=== Given records ===
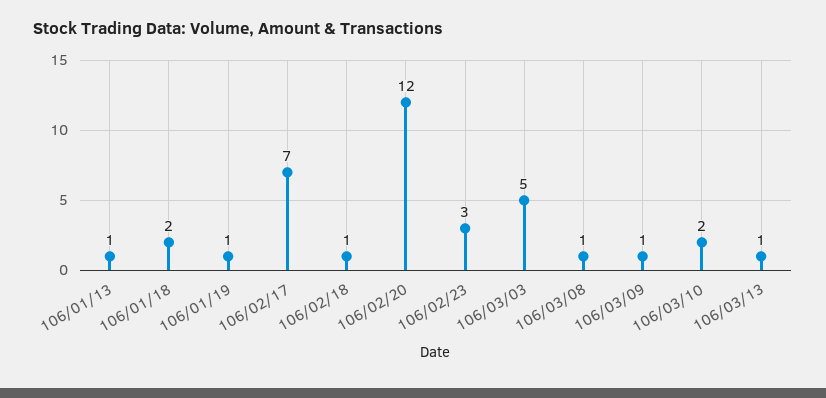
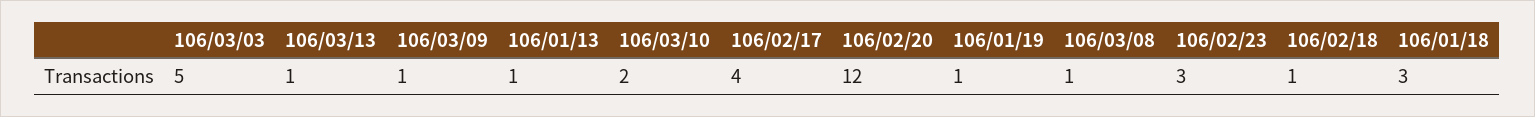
106/01/18: 2 -> 3
106/02/17: 7 -> 4

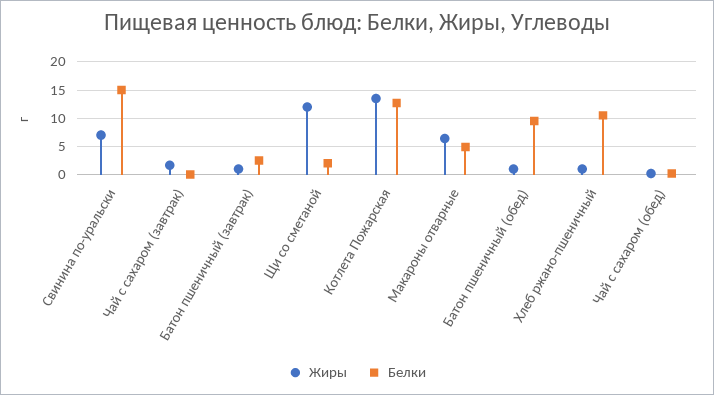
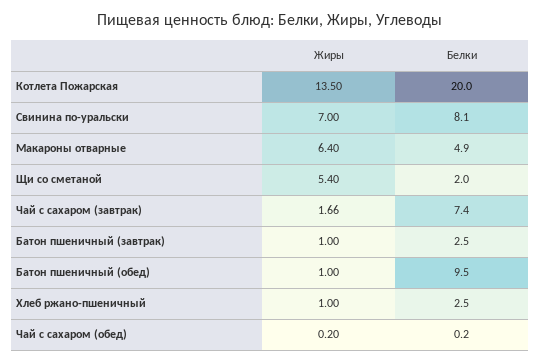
Белки, Свинина по-уральски: 15 -> 8.1
Белки, Чай с сахаром (завтрак): 0 -> 7.4
Жиры, Щи со сметаной: 12.5 -> 5.4
Белки, Котлета Пожарская: 12.5 -> 20
Белки, Хлеб ржано-пшеничный: 10 -> 2.5

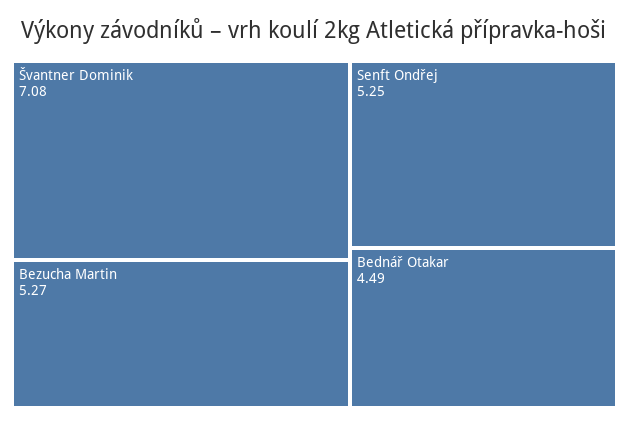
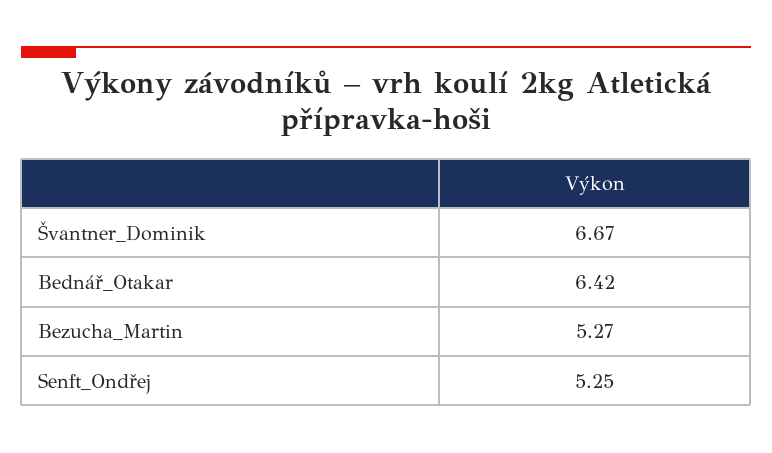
Švantner Dominik: 7.08 -> 6.67
Bednář Otakar: 4.49 -> 6.42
===
- Exercise:
Select every line of the records holding the string "Белки".

- Solution below:
Белки, Свинина по-уральски: 15 -> 8.1
Белки, Чай с сахаром (завтрак): 0 -> 7.4
Белки, Котлета Пожарская: 12.5 -> 20
Белки, Хлеб ржано-пшеничный: 10 -> 2.5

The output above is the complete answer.